GRA 6845 Causal Inference with Big Data
GRA 6845 Causal Inference with Big Data
In the 21st century, information is created, digitized and stored at unprecedented rates. The access to high-dimensional large data sets – “Big Data” – has opened up new possibilities for business analytics and economic research. Massive datasets alone are, however, insufficient to answer fundamental questions within business and economics. Using the potential outcome framework, we explore various methods useful for causal inference in the Big Data era. We discuss the promise and pitfalls of large-scale experimentation and consider empirical applications relevant for business and policy analysis.
After having completed this course, students should be familiar with the potential outcome framework and microeconometric methods useful for answering “what if” questions using Big Data. Students learn the distinction between causal models and predictive models.
Students learn how large data sets should be used for decision making. Students receive hands-on experience by replicating and extending published research papers.
Students learn how to critically discuss empirical research of the Big Data era. They are trained to pay particular attention to the underlying assumptions of the methods used and the empirical implementation.
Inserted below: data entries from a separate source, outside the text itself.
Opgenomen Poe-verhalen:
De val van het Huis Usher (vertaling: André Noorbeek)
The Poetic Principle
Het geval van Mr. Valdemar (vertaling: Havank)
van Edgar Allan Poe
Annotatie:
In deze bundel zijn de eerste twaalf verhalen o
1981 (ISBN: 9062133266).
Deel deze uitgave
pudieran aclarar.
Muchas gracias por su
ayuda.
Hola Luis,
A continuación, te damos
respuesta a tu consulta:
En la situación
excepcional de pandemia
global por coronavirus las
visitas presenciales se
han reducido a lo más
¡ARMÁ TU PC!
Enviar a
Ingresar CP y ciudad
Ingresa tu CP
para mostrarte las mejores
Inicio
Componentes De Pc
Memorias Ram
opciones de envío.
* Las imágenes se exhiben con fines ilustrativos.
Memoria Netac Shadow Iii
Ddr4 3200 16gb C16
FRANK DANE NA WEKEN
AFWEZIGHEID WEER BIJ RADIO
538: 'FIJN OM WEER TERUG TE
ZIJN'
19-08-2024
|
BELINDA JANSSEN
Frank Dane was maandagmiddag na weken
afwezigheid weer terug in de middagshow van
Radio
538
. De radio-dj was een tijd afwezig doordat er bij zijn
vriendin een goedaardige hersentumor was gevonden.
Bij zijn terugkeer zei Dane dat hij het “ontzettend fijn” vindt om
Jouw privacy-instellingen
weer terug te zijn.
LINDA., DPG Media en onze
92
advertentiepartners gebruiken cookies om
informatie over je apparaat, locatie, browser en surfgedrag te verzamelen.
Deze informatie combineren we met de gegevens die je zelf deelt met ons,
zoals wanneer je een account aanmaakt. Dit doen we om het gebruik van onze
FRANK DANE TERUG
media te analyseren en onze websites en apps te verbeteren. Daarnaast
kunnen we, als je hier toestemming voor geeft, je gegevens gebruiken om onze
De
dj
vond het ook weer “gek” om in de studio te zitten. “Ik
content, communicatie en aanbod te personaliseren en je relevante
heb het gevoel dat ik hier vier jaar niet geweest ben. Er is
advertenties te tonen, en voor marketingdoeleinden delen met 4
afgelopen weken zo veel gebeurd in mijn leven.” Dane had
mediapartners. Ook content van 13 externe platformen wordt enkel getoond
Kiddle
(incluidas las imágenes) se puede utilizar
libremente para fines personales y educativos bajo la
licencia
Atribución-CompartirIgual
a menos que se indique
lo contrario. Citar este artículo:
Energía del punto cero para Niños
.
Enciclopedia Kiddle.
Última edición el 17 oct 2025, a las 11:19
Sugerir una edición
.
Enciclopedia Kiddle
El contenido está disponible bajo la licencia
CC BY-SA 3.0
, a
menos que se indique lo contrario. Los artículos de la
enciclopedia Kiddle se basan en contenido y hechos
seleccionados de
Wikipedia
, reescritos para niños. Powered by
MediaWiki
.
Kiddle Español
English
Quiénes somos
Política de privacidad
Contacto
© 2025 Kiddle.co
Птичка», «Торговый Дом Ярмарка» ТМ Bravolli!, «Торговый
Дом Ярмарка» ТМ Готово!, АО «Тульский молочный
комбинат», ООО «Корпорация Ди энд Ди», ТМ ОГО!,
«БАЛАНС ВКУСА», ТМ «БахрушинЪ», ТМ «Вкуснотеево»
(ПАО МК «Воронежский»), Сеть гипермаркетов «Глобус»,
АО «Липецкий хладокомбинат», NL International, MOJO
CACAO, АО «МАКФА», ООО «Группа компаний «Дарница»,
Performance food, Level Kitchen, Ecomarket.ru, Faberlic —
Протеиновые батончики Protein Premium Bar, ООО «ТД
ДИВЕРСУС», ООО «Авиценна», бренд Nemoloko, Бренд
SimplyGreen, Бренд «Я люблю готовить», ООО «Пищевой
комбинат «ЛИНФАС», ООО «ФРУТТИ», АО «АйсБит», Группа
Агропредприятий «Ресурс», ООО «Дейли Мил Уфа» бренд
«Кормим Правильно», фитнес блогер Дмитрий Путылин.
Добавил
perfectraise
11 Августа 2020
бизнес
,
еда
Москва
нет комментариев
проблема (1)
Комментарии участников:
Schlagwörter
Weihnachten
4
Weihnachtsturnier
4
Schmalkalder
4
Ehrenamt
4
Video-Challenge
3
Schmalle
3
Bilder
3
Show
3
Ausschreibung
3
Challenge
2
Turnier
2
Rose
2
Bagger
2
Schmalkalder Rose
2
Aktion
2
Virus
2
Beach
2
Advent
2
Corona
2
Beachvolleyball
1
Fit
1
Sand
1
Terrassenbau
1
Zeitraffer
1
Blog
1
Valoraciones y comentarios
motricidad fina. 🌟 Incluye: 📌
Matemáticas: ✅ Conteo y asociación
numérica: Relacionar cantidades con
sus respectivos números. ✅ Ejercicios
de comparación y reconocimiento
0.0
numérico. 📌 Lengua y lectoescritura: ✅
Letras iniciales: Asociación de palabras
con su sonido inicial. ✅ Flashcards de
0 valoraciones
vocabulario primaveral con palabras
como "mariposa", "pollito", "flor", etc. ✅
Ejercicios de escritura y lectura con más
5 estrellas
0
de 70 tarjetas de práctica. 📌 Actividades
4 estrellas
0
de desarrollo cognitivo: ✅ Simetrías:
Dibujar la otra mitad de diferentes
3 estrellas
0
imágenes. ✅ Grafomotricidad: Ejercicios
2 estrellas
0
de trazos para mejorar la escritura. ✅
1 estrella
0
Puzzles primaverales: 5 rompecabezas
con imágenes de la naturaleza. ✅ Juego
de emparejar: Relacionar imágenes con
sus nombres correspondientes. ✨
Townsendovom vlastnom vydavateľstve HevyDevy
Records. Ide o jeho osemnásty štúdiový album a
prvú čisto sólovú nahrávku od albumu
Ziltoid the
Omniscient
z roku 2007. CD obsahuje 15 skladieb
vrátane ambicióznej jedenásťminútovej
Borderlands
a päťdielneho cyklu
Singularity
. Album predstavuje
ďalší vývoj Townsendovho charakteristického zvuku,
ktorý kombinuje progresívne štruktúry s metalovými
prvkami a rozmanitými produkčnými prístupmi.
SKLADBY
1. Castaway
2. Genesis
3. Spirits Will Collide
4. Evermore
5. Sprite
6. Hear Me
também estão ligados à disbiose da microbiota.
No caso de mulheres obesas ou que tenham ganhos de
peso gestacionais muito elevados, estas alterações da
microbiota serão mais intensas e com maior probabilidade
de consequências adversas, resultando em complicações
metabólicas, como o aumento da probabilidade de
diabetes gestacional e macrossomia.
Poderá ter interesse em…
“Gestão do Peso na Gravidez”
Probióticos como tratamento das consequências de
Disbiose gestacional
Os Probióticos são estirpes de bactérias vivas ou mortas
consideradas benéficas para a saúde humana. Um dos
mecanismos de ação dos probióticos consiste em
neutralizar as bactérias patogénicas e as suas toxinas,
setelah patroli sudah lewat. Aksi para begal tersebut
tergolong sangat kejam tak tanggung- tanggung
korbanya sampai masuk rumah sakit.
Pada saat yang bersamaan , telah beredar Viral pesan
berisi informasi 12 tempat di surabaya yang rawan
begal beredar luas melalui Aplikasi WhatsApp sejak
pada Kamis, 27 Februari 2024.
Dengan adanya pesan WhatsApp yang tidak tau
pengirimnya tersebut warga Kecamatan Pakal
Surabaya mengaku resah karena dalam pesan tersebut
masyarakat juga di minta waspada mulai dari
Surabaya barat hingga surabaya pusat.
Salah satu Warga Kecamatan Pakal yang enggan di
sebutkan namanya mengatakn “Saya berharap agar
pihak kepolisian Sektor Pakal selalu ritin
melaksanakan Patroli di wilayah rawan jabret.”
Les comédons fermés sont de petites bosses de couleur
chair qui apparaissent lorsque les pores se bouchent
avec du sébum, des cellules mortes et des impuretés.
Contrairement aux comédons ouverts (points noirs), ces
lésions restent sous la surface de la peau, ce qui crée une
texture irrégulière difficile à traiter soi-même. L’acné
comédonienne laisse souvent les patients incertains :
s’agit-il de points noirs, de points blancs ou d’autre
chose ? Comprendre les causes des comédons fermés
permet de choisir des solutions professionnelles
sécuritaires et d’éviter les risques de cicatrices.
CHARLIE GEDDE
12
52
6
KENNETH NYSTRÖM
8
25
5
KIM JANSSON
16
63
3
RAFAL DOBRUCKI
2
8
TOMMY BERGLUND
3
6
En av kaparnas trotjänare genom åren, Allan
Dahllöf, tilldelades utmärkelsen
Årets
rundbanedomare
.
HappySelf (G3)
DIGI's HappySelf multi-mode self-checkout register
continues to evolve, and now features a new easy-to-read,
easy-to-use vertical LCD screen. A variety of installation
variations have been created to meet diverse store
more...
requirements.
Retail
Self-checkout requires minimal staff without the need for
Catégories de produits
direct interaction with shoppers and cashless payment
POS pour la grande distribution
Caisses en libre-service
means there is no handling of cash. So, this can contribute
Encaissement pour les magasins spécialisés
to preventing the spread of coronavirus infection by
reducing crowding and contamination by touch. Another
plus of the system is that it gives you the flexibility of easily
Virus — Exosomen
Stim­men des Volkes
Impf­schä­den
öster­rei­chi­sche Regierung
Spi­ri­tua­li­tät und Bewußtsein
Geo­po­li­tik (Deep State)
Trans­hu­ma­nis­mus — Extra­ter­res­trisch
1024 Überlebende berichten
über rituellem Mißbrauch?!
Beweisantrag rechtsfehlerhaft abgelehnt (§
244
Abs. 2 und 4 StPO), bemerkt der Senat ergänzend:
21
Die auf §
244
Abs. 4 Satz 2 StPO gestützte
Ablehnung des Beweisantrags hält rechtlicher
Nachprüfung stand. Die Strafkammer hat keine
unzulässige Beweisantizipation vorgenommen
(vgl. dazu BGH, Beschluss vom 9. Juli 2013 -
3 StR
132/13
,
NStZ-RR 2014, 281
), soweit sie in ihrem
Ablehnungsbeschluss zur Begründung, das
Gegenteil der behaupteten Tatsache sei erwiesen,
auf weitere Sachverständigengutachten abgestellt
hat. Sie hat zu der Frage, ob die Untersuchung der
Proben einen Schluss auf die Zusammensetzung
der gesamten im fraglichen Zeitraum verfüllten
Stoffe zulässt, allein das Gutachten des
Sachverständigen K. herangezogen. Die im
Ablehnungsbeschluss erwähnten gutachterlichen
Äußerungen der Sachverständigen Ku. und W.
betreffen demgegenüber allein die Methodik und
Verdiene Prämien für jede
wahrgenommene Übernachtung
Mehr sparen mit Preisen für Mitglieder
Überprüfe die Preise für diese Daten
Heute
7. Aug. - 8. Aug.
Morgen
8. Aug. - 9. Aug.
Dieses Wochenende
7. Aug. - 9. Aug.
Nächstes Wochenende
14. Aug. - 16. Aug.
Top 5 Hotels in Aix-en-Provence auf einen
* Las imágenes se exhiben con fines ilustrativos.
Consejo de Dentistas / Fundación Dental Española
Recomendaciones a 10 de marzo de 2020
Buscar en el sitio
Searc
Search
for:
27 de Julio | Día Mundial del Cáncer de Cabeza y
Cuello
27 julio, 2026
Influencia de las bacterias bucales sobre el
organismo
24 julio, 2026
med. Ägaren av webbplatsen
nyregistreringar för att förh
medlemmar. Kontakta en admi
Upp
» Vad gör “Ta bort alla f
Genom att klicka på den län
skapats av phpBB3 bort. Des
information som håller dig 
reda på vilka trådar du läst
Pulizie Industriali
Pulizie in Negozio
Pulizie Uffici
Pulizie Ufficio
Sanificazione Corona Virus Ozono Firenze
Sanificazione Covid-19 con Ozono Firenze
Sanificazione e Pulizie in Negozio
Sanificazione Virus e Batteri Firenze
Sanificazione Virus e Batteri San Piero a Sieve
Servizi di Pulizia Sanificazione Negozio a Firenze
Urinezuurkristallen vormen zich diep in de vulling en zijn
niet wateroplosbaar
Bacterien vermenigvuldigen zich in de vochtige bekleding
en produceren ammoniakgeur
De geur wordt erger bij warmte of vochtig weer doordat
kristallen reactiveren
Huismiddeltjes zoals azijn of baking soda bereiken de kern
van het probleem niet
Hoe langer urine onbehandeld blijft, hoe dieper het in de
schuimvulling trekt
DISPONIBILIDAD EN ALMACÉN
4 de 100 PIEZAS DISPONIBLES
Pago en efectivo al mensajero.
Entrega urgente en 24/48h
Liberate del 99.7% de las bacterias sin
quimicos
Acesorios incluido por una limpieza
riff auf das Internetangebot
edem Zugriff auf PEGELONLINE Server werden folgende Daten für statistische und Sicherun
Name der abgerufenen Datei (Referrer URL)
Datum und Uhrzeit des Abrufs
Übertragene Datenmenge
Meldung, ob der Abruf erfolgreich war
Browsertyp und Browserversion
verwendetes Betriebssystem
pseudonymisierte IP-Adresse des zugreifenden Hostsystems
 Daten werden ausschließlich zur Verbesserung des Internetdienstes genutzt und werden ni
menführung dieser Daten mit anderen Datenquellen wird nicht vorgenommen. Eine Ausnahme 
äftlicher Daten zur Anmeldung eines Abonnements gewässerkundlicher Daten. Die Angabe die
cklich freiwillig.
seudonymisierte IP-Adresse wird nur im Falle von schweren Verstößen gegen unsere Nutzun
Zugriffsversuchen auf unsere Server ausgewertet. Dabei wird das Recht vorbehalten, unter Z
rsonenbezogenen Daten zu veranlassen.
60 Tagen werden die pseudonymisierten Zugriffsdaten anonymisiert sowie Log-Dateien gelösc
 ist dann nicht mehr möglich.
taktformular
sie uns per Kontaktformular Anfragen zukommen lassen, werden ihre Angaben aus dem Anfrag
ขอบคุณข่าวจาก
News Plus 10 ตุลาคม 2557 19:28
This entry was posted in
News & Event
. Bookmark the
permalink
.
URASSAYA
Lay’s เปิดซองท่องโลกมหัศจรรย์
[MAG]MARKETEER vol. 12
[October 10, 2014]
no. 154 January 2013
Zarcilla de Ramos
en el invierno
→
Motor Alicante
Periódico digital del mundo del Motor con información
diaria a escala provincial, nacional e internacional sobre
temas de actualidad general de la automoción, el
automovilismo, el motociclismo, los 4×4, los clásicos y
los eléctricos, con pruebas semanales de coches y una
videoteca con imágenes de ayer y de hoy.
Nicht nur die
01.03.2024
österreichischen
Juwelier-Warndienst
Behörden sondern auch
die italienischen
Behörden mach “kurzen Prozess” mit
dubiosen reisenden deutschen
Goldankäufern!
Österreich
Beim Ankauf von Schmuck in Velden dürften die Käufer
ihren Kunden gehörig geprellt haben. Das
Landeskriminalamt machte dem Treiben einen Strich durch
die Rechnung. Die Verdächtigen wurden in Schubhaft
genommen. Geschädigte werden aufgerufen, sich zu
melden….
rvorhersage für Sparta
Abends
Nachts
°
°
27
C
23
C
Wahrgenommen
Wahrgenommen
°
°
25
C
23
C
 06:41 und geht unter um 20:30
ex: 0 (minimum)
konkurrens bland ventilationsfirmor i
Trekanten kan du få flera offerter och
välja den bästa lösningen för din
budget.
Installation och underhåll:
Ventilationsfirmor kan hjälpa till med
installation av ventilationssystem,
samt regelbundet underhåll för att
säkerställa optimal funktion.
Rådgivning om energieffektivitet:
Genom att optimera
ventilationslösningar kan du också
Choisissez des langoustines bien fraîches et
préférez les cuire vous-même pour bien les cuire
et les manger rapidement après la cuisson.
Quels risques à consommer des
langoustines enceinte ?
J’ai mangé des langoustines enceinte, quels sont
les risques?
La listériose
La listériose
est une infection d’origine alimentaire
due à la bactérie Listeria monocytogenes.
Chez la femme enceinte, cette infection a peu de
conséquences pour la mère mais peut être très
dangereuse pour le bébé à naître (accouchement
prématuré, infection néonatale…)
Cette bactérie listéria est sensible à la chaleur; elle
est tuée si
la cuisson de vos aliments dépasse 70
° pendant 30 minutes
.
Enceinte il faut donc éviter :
The course covers the following topics:
- What is big data?
- The potential outcome framework
- Large-scale experimentation
- Noncompliance
- Treatment effect heterogeneity
- False positives, p-hacking and publication bias
- Regression discontinuity designs
- Supplementary analysis
- High-dimensional data
The course consists of a combination of lectures, student presentations, and online assignments.
Students are strongly encouraged to attend lectures and participate actively in class. Video recordings of lectures will be made available for students that are prohibited from attending regular lectures.
Students must present some of the articles on the reading list. These presentations count for 20% of the grade and should normally be given in class, but there will also be possibilities to use video communication when necessary.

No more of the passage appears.